Evrenin oluşumunda ilmin yeri ve
öneminden söz eden ayetlerin gerçekleri bilimsel deneylerle kanıtlanmaktadır. Örneğin her
zerrenin sürekli bir iletişim ve etkileşim içinde olduğu bilimsel olarak
kanıtlanmıştır. İkiz elektron ve atomların aralarında galaksiler olsa dahi aynı
anda durum değiştirmeleri, olmuş ve olacakların Büyük Patlamadan itibaren determine olduğu, belirlendiğini
belgelemektedir. “Çift Yarık Deneyi” olarak
bilinen deney de elektron ve fotonların “Gözlem” altında olup olmadıklarını
algılayıp ona göre farklı, dalga veya parçacık olarak, davrandığını kanıtlar.
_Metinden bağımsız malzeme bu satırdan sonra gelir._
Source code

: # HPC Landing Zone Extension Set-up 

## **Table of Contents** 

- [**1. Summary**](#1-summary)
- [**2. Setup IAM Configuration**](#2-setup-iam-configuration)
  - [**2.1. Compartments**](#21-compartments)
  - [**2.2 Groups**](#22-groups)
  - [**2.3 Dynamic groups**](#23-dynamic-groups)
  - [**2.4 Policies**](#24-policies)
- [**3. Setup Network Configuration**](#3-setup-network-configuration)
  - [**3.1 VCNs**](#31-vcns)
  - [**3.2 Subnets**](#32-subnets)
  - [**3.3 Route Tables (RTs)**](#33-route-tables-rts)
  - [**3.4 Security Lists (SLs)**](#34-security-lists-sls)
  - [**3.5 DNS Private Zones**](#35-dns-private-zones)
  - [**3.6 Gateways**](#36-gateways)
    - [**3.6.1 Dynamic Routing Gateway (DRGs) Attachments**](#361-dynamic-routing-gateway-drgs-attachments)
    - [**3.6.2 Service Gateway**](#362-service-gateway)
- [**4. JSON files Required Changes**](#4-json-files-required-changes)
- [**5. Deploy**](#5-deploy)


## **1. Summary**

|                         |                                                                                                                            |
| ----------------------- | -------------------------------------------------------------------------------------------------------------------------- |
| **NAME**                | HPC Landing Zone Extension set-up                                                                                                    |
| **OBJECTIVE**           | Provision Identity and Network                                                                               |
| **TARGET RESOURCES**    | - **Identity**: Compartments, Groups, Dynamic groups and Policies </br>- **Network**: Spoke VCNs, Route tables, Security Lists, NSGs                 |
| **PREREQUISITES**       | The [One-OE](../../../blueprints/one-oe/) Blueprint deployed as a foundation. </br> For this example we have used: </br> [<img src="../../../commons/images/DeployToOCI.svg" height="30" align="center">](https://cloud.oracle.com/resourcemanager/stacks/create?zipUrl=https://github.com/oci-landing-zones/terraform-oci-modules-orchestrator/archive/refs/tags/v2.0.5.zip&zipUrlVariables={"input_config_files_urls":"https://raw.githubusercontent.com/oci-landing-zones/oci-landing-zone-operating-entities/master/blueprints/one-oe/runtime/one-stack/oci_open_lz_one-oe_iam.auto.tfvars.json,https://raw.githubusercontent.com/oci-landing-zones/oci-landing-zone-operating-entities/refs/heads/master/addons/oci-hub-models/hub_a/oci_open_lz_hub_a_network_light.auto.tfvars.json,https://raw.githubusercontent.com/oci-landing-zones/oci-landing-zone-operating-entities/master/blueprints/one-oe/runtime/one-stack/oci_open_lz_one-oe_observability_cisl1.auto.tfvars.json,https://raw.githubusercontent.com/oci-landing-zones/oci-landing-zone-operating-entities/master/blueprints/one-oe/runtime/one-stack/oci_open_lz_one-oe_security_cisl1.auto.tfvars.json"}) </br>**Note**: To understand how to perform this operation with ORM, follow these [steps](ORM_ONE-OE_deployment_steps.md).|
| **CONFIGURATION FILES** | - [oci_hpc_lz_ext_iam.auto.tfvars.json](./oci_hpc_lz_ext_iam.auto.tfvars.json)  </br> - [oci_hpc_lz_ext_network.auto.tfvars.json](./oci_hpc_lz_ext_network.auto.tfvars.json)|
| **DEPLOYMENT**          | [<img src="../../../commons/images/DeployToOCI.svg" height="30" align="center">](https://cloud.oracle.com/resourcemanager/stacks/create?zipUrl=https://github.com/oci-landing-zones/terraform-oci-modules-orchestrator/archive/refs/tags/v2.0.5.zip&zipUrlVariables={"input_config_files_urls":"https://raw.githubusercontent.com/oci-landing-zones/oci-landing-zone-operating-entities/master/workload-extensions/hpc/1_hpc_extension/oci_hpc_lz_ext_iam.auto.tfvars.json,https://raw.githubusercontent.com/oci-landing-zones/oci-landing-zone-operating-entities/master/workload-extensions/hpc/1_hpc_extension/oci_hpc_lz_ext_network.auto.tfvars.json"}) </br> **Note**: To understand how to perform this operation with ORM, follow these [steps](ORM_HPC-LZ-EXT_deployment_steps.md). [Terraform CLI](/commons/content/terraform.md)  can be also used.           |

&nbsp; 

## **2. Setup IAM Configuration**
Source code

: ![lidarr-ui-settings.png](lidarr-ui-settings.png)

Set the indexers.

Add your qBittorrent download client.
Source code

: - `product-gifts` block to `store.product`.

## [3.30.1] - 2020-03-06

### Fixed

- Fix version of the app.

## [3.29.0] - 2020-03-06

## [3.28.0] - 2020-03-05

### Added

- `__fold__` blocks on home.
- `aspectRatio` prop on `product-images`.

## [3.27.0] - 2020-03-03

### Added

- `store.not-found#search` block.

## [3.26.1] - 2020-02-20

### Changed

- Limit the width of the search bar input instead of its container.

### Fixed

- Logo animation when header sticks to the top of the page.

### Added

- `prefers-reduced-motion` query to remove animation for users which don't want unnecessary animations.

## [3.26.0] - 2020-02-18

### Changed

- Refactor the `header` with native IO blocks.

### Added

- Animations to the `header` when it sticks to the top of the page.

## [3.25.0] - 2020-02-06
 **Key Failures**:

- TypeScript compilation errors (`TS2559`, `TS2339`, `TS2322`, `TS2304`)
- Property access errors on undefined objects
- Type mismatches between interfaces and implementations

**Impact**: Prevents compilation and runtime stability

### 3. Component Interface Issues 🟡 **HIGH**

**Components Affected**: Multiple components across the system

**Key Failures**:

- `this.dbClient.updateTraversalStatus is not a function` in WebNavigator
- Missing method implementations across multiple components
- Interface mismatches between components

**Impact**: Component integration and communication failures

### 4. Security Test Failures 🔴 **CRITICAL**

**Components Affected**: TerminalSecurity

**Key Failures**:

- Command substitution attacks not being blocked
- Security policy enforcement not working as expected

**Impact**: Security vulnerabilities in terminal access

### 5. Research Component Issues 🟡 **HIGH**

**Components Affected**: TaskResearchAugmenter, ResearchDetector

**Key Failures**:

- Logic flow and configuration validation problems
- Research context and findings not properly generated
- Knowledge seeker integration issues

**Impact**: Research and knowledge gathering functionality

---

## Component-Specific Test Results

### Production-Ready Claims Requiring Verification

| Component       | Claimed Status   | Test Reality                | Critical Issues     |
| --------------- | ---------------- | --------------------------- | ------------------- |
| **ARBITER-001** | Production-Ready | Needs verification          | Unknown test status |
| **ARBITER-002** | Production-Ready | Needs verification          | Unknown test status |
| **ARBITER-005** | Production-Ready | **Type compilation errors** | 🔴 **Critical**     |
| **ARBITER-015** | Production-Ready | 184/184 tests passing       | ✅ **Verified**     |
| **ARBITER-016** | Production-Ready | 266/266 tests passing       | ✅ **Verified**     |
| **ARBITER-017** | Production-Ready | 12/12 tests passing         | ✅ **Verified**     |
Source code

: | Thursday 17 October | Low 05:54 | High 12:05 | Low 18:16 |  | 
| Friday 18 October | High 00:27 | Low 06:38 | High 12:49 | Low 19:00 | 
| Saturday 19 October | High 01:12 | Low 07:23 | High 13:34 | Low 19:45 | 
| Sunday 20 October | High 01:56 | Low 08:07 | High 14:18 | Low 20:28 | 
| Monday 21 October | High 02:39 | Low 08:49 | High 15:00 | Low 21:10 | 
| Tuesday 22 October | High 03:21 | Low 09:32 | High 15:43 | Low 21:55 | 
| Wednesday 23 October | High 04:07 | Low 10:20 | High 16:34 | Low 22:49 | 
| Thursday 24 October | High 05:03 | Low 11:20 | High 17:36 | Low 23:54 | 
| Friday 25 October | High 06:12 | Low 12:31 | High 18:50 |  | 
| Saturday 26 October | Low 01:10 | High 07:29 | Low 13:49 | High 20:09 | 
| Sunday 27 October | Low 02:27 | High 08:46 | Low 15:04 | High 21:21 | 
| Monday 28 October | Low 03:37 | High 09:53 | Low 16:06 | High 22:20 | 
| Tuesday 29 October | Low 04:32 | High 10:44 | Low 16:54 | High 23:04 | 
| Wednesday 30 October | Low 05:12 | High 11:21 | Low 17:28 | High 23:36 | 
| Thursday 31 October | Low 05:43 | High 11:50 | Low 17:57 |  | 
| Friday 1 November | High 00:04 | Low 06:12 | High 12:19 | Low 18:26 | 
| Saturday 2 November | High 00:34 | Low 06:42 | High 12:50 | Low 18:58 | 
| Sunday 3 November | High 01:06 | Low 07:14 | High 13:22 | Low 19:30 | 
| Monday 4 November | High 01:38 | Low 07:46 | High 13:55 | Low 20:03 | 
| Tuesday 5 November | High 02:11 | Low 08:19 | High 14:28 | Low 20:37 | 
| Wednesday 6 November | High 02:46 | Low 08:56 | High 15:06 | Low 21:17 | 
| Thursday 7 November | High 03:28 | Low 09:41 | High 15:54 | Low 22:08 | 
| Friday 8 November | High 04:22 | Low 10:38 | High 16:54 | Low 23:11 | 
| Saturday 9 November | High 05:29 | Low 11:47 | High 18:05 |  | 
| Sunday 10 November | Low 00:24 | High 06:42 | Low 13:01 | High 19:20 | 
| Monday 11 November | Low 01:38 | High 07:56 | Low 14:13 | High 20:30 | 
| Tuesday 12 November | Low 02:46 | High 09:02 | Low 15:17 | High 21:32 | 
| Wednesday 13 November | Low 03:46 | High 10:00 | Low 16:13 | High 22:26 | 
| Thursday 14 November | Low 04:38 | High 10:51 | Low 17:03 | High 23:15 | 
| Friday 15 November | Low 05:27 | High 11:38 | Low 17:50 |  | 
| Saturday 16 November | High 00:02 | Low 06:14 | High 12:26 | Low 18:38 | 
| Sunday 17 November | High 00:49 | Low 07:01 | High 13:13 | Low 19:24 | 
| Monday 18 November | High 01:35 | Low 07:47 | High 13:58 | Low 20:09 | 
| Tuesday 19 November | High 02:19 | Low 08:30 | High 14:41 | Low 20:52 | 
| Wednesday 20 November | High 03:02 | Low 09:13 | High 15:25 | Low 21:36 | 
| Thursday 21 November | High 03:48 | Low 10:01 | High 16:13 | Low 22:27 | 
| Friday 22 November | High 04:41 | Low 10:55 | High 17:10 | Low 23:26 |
Son olarak 1961 yılında yapılan bir seri deneyde bir görüntü için 700.000 adet
elektron tek tek atılmıştır. Fizikçi Niels Bohr tarafından oluşturulan konsey ‘Kopenhag
Yorumu’ adı verilen kuantum mekaniğinin görüş ve ilkeler dizisini
yayınladı. Bu ilkelerden biri şöyledir:
“Gözlemler dalga fonksiyonunu
çökertir. Bu etkileşim sonucu dalga fonksiyonu özelliğini kaybeder ve sadece
parçacık özelliği gösterir. Sadece tek bir deney dahi madde nedir sorusunun
cevabının “hem dalga-hem parçacık” olduğunu gösterir. Görebildiğimiz
makro evren yani biz ve çevremiz, matematiksel ve fiziksel olarak daha genel
bir küme olan mikro evrenin özel bir durumuyuz. Sadece maddesel dalga boyumuz
çok küçük olduğu için tamamen ihmal edilebilir bir dalga özelliğimizin yanında,
tamamen parçacık özelliği gösteriyoruz.” Gözlem altında elektronlar neden
parçacık özelliği kazanmakta bilinemiyor.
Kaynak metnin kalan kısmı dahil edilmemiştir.